Along with the custom content, United Healthcare's newsletter offers articles in two general-interest categories, “Managing Your Health” and “Maximizing Your Health Plan.” Information is offered on such topics as the various types of plans, finding doctors, handling claims and estimating treatment costs.

“It directs our members to the online tools to help them get through the maze of everything they have to keep track of regarding their health,” Ellinger says. Not surprisingly, United Healthcare has a fairly large internal editorial team dedicated to crafting the newsletters and other material.

“Our editorial team is made up of clinical experts and people who are very experienced in writing health content,” she notes. “We also have doctors who weigh in on all this content. We have a very robust editorial process.”

United Healthcare drives new subscriptions by promoting the newsletter on various member Web sites and in a print publication that goes to its 9 million customers twice a year. Additionally, employers tout Healthy Mind Healthy Body on their sites and in e-mails to employees. “Employers are often looking for this kind of thing,” Ellinger says.
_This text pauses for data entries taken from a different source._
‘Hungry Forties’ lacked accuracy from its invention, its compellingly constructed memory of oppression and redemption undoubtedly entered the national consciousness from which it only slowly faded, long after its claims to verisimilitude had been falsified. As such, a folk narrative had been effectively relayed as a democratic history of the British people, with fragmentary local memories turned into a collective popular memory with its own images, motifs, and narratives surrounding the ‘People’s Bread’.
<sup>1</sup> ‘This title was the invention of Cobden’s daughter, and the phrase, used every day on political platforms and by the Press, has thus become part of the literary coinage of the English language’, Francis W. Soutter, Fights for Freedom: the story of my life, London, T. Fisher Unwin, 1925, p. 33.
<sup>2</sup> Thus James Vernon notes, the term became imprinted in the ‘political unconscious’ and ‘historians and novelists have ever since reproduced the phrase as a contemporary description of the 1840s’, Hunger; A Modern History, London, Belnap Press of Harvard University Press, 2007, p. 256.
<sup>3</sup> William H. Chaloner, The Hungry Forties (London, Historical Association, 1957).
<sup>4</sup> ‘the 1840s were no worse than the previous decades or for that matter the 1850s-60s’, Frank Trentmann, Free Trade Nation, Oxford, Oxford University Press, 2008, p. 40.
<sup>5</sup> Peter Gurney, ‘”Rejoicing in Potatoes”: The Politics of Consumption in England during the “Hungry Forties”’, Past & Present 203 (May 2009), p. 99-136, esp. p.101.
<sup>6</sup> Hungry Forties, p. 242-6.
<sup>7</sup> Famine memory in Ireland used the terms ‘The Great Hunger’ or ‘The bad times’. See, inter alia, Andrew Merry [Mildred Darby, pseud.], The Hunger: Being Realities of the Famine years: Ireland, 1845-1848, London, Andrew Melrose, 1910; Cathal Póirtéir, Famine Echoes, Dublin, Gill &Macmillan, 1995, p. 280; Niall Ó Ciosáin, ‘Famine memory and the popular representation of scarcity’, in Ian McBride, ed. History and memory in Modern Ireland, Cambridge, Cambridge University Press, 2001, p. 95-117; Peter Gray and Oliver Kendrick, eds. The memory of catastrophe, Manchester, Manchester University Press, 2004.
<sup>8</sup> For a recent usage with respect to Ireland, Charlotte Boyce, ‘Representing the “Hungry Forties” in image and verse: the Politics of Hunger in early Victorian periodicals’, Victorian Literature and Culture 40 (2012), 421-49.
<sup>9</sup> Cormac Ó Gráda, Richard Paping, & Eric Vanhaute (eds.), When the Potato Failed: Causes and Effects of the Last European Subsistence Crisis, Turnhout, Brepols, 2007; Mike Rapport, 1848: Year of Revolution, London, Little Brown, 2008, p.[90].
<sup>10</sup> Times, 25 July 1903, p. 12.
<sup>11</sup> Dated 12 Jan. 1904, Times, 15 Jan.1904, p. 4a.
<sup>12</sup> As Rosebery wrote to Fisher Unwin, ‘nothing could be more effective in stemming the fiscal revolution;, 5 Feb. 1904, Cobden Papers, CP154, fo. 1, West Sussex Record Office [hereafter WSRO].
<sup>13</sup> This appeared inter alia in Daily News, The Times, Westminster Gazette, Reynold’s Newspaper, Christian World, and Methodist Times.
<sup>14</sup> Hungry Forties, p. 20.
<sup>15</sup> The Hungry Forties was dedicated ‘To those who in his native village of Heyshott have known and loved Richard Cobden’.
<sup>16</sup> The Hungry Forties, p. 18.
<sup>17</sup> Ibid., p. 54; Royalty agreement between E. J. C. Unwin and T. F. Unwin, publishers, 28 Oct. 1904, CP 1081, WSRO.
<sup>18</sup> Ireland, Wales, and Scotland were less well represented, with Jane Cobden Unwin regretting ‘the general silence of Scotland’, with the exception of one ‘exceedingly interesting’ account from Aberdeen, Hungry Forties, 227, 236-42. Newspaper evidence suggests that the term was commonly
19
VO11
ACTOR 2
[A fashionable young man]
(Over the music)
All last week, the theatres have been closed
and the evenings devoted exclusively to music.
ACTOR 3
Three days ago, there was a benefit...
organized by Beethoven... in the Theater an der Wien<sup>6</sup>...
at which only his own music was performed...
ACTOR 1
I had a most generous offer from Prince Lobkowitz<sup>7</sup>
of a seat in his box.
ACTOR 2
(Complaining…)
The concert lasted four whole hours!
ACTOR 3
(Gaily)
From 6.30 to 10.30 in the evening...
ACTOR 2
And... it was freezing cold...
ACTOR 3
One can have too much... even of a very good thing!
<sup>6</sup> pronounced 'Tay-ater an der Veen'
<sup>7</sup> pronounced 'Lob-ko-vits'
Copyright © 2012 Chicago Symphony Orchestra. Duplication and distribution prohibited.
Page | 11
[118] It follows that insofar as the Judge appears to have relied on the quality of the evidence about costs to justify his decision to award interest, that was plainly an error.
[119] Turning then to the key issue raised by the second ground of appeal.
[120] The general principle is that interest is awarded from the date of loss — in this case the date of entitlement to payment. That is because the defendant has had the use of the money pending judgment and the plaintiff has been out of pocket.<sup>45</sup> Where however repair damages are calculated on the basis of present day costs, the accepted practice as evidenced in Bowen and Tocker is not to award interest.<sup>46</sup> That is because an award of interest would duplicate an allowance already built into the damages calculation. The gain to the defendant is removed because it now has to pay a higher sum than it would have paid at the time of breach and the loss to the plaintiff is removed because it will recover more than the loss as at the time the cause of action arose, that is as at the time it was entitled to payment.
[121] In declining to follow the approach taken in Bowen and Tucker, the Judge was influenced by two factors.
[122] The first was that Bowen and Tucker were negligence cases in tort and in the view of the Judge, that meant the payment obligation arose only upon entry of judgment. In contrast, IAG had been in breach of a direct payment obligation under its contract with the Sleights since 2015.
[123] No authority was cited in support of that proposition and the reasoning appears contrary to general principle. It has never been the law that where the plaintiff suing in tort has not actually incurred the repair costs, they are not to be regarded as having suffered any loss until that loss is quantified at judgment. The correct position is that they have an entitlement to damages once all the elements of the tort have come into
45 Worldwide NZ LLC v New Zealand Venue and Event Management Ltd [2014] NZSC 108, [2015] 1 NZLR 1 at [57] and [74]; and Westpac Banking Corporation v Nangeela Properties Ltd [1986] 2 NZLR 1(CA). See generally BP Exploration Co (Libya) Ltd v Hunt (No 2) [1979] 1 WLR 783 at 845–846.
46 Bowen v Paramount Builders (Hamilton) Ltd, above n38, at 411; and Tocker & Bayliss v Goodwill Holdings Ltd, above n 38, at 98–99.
And in another move aimed at responding to subscriber preferences, United Healthcare has developed a rating system for articles based on what people click through to. “Our editorial staff takes that into account whenever they plan for the next quarter,” she points out. The most popular categories tend to be preventive in nature, such as healthy living/well-being, fitness and nutrition. The common plan- and health-management areas pull a high readership as well.

So is the program working?

In a recent survey of member subscribers, 90% said they're better informed about particular health issues because of the newsletter. According to Ellinger, “more than 60% of them use our member portal — which again, has a lot of the tools to help them make more informed decisions — so we know we're driving people to it.”

And in the most striking finding, more than half of those polled say they've made a change in their lifestyle as a result of reading Healthy Mind Healthy Body.